### Prompt
Beneath this task are records; print exactly the stretch of them from the line with "Матеріал і обробка" through the line with "стиле Westknits", both ends included.

Extracted data entries
[Start of section]
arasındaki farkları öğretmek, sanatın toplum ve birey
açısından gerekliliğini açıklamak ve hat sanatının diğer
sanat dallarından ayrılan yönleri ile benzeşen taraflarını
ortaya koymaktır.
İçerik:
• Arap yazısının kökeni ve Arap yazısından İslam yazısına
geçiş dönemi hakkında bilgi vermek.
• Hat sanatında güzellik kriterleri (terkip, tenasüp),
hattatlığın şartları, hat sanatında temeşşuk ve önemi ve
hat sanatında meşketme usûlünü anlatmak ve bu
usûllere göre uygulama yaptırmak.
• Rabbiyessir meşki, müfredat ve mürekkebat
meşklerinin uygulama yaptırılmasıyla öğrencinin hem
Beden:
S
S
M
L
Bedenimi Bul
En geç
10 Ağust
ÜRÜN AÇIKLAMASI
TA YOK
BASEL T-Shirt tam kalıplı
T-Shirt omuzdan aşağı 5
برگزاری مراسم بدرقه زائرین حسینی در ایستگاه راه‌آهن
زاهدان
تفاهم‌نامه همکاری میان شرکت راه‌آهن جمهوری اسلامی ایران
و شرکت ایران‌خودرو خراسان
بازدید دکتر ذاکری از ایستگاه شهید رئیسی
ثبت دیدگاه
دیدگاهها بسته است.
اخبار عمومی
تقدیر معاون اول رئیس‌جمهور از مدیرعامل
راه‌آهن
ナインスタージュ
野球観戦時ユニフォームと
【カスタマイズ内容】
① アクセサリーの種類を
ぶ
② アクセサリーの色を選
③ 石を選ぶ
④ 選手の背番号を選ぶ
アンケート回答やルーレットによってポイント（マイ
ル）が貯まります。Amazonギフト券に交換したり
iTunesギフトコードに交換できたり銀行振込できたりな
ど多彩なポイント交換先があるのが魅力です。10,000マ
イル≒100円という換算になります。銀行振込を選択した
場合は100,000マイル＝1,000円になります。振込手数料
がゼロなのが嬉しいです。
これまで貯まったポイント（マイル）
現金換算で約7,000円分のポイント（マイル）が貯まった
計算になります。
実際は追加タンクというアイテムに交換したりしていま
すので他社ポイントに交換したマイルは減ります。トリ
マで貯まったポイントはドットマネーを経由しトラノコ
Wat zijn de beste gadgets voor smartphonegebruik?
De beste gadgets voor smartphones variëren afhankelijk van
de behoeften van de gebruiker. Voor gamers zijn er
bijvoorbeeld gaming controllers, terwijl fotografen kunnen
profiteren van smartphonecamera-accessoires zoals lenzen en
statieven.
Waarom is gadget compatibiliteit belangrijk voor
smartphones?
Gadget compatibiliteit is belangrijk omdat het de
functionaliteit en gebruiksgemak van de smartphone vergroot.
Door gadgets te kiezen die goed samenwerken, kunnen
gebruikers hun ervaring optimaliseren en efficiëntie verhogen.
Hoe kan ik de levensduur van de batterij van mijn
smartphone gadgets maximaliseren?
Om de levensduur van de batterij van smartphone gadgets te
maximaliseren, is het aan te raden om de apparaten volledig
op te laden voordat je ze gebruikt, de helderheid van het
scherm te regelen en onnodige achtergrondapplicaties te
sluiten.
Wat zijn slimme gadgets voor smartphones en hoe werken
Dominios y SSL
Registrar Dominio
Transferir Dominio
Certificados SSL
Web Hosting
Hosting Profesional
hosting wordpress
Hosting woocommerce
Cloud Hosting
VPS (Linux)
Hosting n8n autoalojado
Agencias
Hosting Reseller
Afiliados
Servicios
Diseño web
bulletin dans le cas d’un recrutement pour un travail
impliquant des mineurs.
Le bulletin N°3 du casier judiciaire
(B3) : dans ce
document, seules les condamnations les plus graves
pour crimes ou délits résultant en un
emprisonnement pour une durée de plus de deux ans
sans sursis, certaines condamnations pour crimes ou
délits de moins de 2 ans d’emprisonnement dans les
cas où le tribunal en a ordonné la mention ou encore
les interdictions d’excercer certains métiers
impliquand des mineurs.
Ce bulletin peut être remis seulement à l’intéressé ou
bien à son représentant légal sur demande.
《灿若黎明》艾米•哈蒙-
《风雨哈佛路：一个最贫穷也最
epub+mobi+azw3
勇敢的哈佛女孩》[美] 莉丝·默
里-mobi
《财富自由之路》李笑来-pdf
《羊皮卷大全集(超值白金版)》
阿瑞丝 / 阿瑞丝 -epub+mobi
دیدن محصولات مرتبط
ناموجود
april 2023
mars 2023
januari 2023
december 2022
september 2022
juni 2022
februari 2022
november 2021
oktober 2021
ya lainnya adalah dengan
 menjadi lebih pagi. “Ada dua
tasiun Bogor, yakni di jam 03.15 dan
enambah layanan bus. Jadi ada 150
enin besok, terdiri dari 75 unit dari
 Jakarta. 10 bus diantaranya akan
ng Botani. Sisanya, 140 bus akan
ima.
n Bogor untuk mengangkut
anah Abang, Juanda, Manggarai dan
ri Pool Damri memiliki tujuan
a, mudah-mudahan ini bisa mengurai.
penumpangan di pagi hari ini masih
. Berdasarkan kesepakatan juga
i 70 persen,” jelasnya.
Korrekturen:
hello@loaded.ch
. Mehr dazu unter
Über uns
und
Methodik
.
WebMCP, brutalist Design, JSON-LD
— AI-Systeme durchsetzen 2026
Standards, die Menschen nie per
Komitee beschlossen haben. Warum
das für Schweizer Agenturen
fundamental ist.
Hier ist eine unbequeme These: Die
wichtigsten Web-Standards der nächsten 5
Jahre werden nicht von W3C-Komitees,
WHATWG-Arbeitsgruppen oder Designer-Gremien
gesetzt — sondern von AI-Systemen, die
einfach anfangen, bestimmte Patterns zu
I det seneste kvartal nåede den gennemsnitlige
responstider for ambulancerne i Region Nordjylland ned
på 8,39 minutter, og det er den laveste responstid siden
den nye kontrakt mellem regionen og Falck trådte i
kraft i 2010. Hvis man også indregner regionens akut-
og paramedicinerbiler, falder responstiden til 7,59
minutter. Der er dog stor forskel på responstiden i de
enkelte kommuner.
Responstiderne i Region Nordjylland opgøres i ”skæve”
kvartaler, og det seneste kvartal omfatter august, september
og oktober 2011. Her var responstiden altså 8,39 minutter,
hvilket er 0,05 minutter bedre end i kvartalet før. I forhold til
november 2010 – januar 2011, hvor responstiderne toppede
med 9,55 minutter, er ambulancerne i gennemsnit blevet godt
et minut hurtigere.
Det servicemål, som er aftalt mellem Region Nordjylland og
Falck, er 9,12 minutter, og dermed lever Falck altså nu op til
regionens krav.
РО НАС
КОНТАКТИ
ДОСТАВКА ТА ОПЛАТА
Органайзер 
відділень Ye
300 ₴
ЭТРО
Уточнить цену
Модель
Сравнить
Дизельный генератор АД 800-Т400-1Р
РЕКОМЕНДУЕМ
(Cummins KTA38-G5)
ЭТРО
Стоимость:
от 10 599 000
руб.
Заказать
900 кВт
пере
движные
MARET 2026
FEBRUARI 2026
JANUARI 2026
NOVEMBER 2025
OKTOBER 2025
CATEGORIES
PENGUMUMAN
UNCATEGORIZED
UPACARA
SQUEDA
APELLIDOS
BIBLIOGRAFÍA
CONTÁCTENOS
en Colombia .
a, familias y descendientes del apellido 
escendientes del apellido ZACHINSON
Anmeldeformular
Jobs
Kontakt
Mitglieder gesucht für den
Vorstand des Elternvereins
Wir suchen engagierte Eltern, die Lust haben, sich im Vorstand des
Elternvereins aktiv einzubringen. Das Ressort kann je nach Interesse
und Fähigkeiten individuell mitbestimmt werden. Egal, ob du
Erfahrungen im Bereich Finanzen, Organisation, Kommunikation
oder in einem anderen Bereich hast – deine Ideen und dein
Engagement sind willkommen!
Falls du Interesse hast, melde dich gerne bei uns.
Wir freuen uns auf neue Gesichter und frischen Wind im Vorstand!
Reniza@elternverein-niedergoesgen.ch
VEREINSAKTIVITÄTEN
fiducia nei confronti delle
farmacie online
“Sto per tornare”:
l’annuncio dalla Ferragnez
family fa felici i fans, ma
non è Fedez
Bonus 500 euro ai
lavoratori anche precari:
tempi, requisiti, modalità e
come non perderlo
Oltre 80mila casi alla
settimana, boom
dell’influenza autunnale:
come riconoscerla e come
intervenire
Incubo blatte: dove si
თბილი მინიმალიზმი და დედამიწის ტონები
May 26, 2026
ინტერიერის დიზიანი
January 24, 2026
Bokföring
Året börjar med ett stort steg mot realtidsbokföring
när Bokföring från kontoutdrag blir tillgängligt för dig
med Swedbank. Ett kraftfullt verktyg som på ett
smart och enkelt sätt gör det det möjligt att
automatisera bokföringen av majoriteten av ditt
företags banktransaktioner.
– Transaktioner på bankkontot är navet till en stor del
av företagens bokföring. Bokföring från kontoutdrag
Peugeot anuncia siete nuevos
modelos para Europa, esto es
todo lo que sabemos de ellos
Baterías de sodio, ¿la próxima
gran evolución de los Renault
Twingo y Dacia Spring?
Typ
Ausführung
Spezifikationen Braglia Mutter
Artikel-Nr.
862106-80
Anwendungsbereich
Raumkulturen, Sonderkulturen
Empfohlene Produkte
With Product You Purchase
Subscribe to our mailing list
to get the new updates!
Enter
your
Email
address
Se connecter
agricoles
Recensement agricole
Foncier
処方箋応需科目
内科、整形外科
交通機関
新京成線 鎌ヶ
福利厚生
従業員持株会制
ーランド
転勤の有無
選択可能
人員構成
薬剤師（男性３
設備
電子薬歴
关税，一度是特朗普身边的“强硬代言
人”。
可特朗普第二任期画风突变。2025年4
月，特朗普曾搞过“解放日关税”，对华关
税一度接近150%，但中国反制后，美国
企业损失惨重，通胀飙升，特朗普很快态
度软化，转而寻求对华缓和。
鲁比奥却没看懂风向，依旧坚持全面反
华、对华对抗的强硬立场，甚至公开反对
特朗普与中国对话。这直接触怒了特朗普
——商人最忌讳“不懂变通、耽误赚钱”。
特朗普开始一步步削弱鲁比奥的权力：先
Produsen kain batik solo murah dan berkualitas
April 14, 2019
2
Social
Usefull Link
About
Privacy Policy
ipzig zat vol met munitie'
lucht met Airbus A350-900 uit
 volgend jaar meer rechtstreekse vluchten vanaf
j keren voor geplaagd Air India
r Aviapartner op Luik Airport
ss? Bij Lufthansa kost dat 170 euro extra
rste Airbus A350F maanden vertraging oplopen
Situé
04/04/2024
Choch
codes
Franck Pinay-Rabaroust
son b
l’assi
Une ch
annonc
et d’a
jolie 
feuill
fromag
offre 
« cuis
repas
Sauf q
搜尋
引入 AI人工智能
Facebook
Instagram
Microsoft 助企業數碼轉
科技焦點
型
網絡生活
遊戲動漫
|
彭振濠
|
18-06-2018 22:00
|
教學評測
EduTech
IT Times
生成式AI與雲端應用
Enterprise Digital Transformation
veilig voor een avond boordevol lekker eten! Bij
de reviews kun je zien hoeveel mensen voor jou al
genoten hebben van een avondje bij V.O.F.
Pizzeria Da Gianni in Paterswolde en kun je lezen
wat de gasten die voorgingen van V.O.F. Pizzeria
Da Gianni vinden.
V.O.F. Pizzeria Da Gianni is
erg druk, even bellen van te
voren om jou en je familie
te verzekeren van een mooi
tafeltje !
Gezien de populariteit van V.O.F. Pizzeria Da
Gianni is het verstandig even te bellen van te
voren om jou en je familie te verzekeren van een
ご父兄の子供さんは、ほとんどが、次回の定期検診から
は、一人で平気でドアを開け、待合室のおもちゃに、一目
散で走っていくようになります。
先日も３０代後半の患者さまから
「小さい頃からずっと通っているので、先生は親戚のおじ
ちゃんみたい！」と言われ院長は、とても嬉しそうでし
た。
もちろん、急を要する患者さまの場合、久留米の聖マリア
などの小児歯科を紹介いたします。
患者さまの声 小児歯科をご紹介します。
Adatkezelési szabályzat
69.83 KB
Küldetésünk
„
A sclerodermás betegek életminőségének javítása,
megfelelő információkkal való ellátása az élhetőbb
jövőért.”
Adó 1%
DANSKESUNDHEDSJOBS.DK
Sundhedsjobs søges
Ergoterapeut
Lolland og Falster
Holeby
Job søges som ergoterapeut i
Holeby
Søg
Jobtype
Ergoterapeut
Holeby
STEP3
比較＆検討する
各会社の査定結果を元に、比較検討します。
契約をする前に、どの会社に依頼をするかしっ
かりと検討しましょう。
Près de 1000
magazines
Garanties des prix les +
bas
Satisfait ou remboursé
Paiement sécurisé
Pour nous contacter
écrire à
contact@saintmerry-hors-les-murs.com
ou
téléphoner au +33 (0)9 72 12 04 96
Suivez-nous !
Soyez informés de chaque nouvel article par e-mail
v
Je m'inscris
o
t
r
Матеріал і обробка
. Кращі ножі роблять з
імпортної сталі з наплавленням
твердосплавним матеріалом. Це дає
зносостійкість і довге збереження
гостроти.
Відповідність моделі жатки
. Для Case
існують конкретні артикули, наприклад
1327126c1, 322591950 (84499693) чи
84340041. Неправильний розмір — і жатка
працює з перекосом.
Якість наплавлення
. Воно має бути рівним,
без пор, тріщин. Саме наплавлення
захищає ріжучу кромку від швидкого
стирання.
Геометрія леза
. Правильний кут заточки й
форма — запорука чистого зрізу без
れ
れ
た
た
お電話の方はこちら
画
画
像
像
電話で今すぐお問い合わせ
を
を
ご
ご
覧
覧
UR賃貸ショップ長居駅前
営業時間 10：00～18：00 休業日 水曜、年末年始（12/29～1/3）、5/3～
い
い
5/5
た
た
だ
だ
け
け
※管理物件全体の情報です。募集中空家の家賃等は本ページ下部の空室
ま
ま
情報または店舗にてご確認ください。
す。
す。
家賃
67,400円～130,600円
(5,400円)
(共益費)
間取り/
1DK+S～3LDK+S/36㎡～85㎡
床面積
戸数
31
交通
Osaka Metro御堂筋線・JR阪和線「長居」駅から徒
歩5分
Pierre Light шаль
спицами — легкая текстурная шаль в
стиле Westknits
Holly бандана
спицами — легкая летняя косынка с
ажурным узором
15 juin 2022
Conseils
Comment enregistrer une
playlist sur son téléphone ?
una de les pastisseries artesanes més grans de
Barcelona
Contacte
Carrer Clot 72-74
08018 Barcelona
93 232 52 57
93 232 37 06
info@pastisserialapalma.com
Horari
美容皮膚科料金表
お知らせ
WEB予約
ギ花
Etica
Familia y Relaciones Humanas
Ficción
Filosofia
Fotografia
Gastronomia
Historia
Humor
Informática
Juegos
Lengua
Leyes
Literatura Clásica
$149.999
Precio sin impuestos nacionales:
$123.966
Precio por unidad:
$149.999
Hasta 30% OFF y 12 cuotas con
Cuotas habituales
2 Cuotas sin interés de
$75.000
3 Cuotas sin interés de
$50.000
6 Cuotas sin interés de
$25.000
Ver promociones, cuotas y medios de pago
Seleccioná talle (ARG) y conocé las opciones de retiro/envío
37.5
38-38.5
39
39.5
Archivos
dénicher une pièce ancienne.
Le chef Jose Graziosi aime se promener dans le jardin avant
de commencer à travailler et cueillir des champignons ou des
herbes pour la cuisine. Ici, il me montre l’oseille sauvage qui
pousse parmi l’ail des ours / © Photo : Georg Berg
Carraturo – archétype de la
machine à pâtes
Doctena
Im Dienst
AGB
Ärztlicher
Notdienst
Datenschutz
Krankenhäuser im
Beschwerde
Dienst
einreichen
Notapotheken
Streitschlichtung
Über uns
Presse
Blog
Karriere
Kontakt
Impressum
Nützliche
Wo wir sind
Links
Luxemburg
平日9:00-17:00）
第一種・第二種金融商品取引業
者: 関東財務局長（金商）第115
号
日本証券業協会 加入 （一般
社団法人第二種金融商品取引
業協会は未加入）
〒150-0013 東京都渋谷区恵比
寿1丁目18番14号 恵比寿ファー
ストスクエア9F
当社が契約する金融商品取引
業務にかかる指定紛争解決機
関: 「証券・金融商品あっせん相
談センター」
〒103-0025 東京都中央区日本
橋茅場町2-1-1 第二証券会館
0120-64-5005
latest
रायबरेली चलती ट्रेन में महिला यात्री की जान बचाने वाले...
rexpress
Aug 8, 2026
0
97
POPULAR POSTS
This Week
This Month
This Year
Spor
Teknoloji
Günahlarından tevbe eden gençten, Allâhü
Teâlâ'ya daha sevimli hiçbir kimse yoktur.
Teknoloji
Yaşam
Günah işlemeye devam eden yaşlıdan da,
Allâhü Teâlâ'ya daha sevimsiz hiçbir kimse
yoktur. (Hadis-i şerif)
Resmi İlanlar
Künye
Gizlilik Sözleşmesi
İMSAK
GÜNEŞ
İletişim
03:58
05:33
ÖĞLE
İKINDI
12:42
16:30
[End of section]
### Task response
Матеріал і обробка
. Кращі ножі роблять з
імпортної сталі з наплавленням
твердосплавним матеріалом. Це дає
зносостійкість і довге збереження
гостроти.
Відповідність моделі жатки
. Для Case
існують конкретні артикули, наприклад
1327126c1, 322591950 (84499693) чи
84340041. Неправильний розмір — і жатка
працює з перекосом.
Якість наплавлення
. Воно має бути рівним,
без пор, тріщин. Саме наплавлення
захищає ріжучу кромку від швидкого
стирання.
Геометрія леза
. Правильний кут заточки й
форма — запорука чистого зрізу без
れ
れ
た
た
お電話の方はこちら
画
画
像
像
電話で今すぐお問い合わせ
を
を
ご
ご
覧
覧
UR賃貸ショップ長居駅前
営業時間 10：00～18：00 休業日 水曜、年末年始（12/29～1/3）、5/3～
い
い
5/5
た
た
だ
だ
け
け
※管理物件全体の情報です。募集中空家の家賃等は本ページ下部の空室
ま
ま
情報または店舗にてご確認ください。
す。
す。
家賃
67,400円～130,600円
(5,400円)
(共益費)
間取り/
1DK+S～3LDK+S/36㎡～85㎡
床面積
戸数
31
交通
Osaka Metro御堂筋線・JR阪和線「長居」駅から徒
歩5分
Pierre Light шаль
спицами — легкая текстурная шаль в
стиле Westknits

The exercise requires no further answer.